» EXERCISE DIRECTIONS:
Copy exactly, please, the lines of the data from its start through the line containing "dining chair [565,454,700,637]".

» GIVEN RECORDS:

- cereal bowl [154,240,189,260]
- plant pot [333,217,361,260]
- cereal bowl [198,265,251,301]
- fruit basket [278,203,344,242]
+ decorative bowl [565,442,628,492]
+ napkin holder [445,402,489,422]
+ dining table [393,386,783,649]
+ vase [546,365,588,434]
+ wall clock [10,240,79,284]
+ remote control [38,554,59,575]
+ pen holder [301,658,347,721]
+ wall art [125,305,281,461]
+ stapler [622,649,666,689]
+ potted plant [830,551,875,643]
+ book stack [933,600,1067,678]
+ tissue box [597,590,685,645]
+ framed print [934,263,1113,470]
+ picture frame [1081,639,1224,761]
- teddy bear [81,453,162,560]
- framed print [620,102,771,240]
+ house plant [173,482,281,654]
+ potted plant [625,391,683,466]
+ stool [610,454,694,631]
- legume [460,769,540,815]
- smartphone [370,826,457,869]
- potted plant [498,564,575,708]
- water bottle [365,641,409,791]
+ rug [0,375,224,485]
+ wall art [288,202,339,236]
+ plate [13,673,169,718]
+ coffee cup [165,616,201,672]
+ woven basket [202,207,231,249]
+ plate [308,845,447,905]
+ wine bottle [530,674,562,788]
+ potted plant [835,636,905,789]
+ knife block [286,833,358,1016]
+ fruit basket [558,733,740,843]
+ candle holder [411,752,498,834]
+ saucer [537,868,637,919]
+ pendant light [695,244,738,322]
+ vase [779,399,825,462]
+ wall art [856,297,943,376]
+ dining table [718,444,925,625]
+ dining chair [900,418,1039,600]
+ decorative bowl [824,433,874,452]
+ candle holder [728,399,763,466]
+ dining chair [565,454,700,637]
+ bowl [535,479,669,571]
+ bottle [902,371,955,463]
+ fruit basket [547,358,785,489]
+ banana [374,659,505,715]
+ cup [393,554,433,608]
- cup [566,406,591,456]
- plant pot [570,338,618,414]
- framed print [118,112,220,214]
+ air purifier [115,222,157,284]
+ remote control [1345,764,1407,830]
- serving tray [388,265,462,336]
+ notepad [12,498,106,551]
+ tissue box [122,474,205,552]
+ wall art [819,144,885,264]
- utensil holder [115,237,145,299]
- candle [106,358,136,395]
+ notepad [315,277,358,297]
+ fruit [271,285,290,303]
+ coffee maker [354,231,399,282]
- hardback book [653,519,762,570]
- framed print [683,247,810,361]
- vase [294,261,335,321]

» YOUR SOLUTION:
- cereal bowl [154,240,189,260]
- plant pot [333,217,361,260]
- cereal bowl [198,265,251,301]
- fruit basket [278,203,344,242]
+ decorative bowl [565,442,628,492]
+ napkin holder [445,402,489,422]
+ dining table [393,386,783,649]
+ vase [546,365,588,434]
+ wall clock [10,240,79,284]
+ remote control [38,554,59,575]
+ pen holder [301,658,347,721]
+ wall art [125,305,281,461]
+ stapler [622,649,666,689]
+ potted plant [830,551,875,643]
+ book stack [933,600,1067,678]
+ tissue box [597,590,685,645]
+ framed print [934,263,1113,470]
+ picture frame [1081,639,1224,761]
- teddy bear [81,453,162,560]
- framed print [620,102,771,240]
+ house plant [173,482,281,654]
+ potted plant [625,391,683,466]
+ stool [610,454,694,631]
- legume [460,769,540,815]
- smartphone [370,826,457,869]
- potted plant [498,564,575,708]
- water bottle [365,641,409,791]
+ rug [0,375,224,485]
+ wall art [288,202,339,236]
+ plate [13,673,169,718]
+ coffee cup [165,616,201,672]
+ woven basket [202,207,231,249]
+ plate [308,845,447,905]
+ wine bottle [530,674,562,788]
+ potted plant [835,636,905,789]
+ knife block [286,833,358,1016]
+ fruit basket [558,733,740,843]
+ candle holder [411,752,498,834]
+ saucer [537,868,637,919]
+ pendant light [695,244,738,322]
+ vase [779,399,825,462]
+ wall art [856,297,943,376]
+ dining table [718,444,925,625]
+ dining chair [900,418,1039,600]
+ decorative bowl [824,433,874,452]
+ candle holder [728,399,763,466]
+ dining chair [565,454,700,637]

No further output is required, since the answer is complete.